- [What the task asks]:
Directions for the data below: repeat exactly the lines from the one with "21 Studies designed" through the one with "The debtor’s fourth", both included, and omit all pictures.

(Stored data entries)

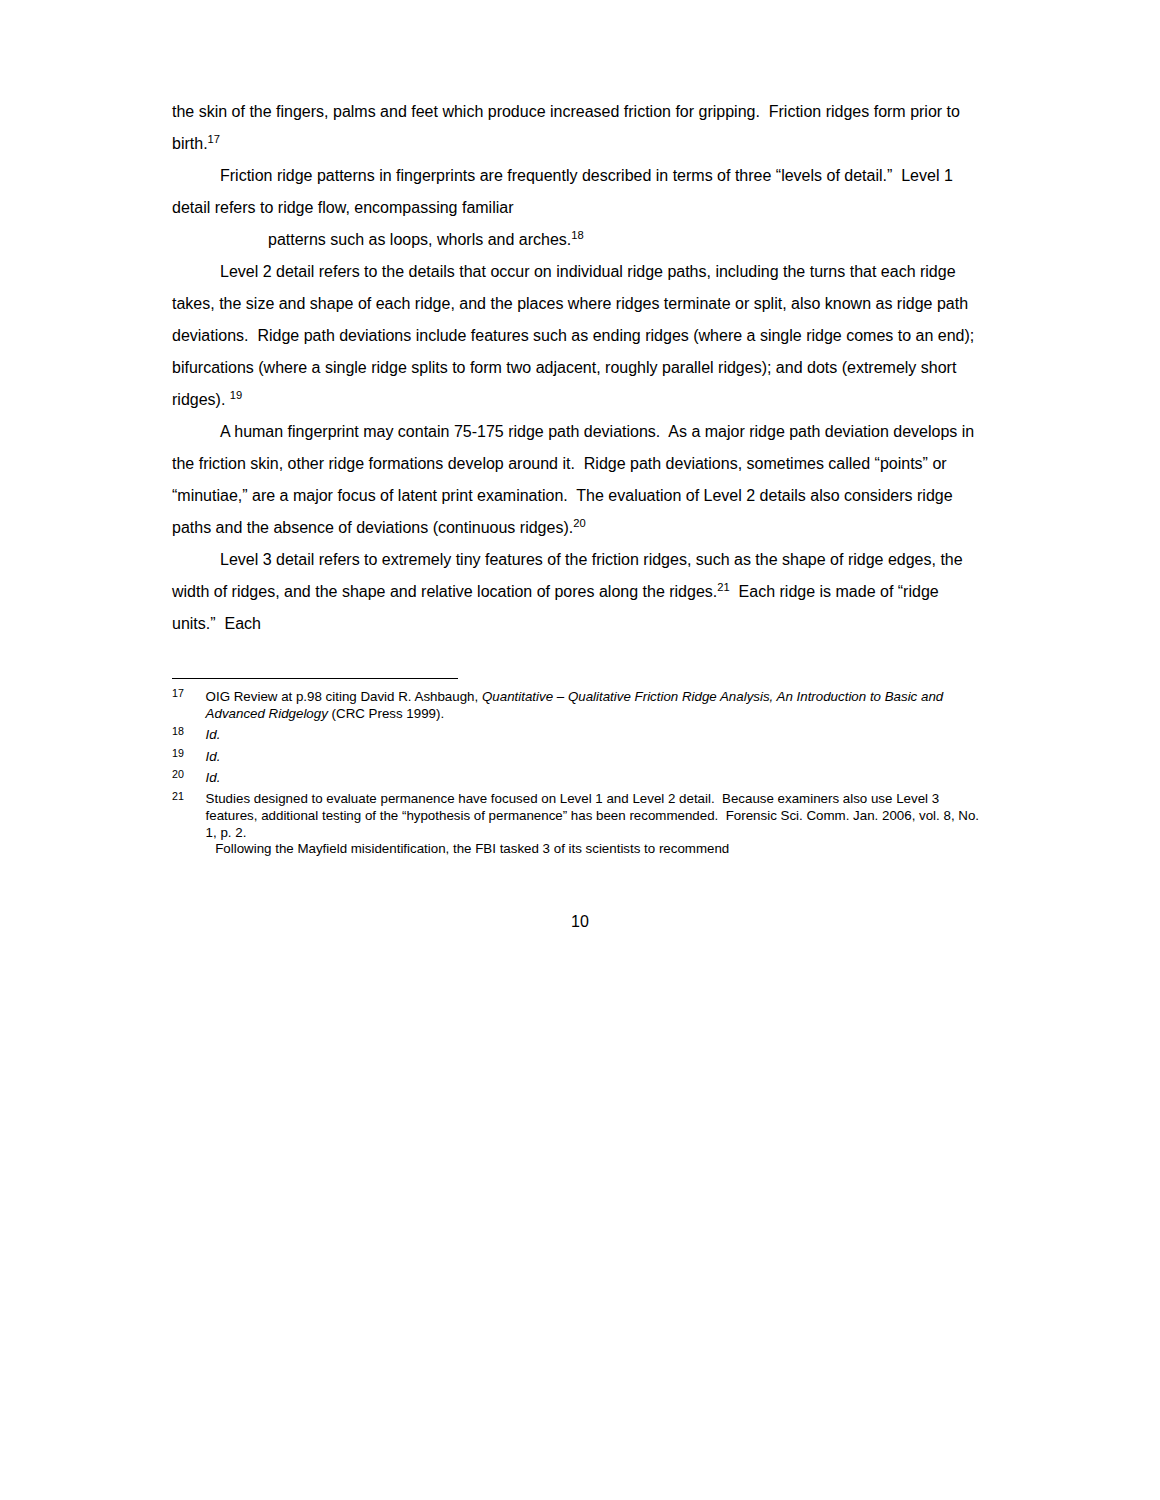the skin of the fingers, palms and feet which produce increased friction for gripping. Friction ridges form prior to birth.17
Friction ridge patterns in fingerprints are frequently described in terms of three “levels of detail.” Level 1 detail refers to ridge flow, encompassing familiar
patterns such as loops, whorls and arches.18
Level 2 detail refers to the details that occur on individual ridge paths, including the turns that each ridge takes, the size and shape of each ridge, and the places where ridges terminate or split, also known as ridge path deviations. Ridge path deviations include features such as ending ridges (where a single ridge comes to an end); bifurcations (where a single ridge splits to form two adjacent, roughly parallel ridges); and dots (extremely short ridges). 19
A human fingerprint may contain 75-175 ridge path deviations. As a major ridge path deviation develops in the friction skin, other ridge formations develop around it. Ridge path deviations, sometimes called “points” or “minutiae,” are a major focus of latent print examination. The evaluation of Level 2 details also considers ridge paths and the absence of deviations (continuous ridges).20
Level 3 detail refers to extremely tiny features of the friction ridges, such as the shape of ridge edges, the width of ridges, and the shape and relative location of pores along the ridges.21 Each ridge is made of “ridge units.” Each
17 OIG Review at p.98 citing David R. Ashbaugh, Quantitative – Qualitative Friction Ridge Analysis, An Introduction to Basic and Advanced Ridgelogy (CRC Press 1999).
18 Id.
19 Id.
20 Id.
21 Studies designed to evaluate permanence have focused on Level 1 and Level 2 detail. Because examiners also use Level 3 features, additional testing of the “hypothesis of permanence” has been recommended. Forensic Sci. Comm. Jan. 2006, vol. 8, No. 1, p. 2.Following the Mayfield misidentification, the FBI tasked 3 of its scientists to recommend
10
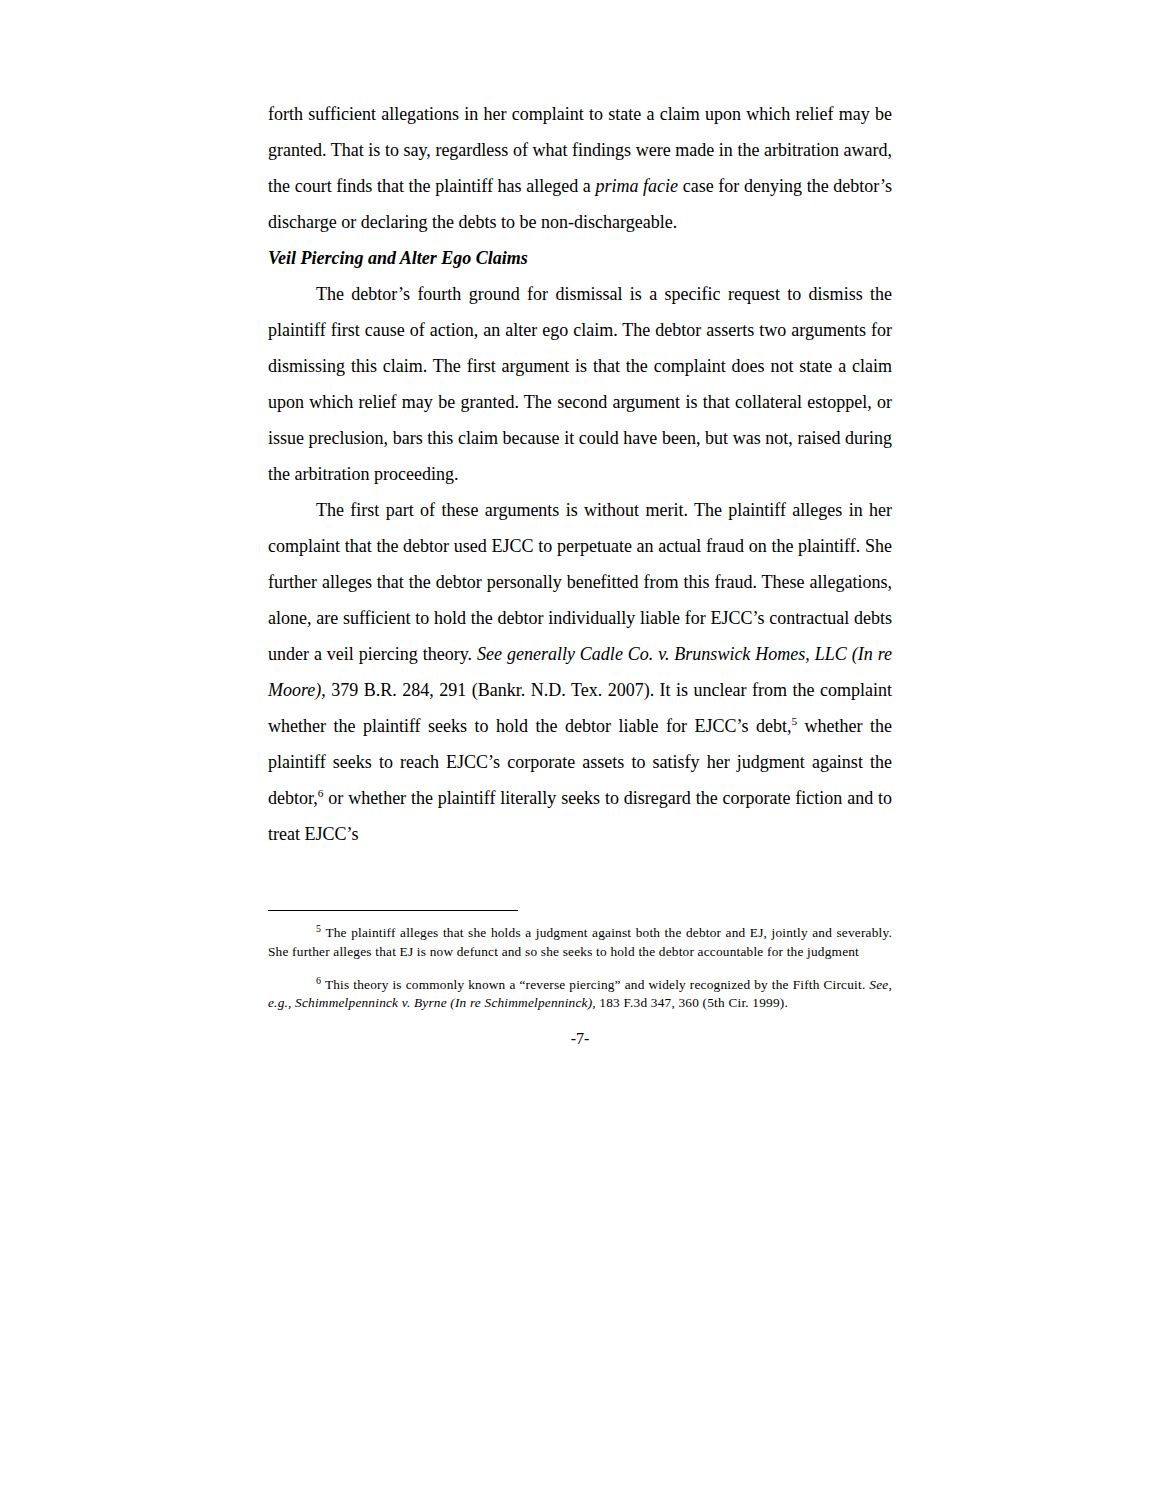forth sufficient allegations in her complaint to state a claim upon which relief may be granted. That is to say, regardless of what findings were made in the arbitration award, the court finds that the plaintiff has alleged a prima facie case for denying the debtor’s discharge or declaring the debts to be non-dischargeable.
Veil Piercing and Alter Ego Claims
The debtor’s fourth ground for dismissal is a specific request to dismiss the plaintiff first cause of action, an alter ego claim. The debtor asserts two arguments for dismissing this claim. The first argument is that the complaint does not state a claim upon which relief may be granted. The second argument is that collateral estoppel, or issue preclusion, bars this claim because it could have been, but was not, raised during the arbitration proceeding.
The first part of these arguments is without merit. The plaintiff alleges in her complaint that the debtor used EJCC to perpetuate an actual fraud on the plaintiff. She further alleges that the debtor personally benefitted from this fraud. These allegations, alone, are sufficient to hold the debtor individually liable for EJCC’s contractual debts under a veil piercing theory. See generally Cadle Co. v. Brunswick Homes, LLC (In re Moore), 379 B.R. 284, 291 (Bankr. N.D. Tex. 2007). It is unclear from the complaint whether the plaintiff seeks to hold the debtor liable for EJCC’s debt,5 whether the plaintiff seeks to reach EJCC’s corporate assets to satisfy her judgment against the debtor,6 or whether the plaintiff literally seeks to disregard the corporate fiction and to treat EJCC’s
5 The plaintiff alleges that she holds a judgment against both the debtor and EJ, jointly and severably. She further alleges that EJ is now defunct and so she seeks to hold the debtor accountable for the judgment
6 This theory is commonly known a “reverse piercing” and widely recognized by the Fifth Circuit. See, e.g., Schimmelpenninck v. Byrne (In re Schimmelpenninck), 183 F.3d 347, 360 (5th Cir. 1999).
-7-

- [Reply to the exercise]:
21 Studies designed to evaluate permanence have focused on Level 1 and Level 2 detail. Because examiners also use Level 3 features, additional testing of the “hypothesis of permanence” has been recommended. Forensic Sci. Comm. Jan. 2006, vol. 8, No. 1, p. 2.Following the Mayfield misidentification, the FBI tasked 3 of its scientists to recommend
10
forth sufficient allegations in her complaint to state a claim upon which relief may be granted. That is to say, regardless of what findings were made in the arbitration award, the court finds that the plaintiff has alleged a prima facie case for denying the debtor’s discharge or declaring the debts to be non-dischargeable.
Veil Piercing and Alter Ego Claims
The debtor’s fourth ground for dismissal is a specific request to dismiss the plaintiff first cause of action, an alter ego claim. The debtor asserts two arguments for dismissing this claim. The first argument is that the complaint does not state a claim upon which relief may be granted. The second argument is that collateral estoppel, or issue preclusion, bars this claim because it could have been, but was not, raised during the arbitration proceeding.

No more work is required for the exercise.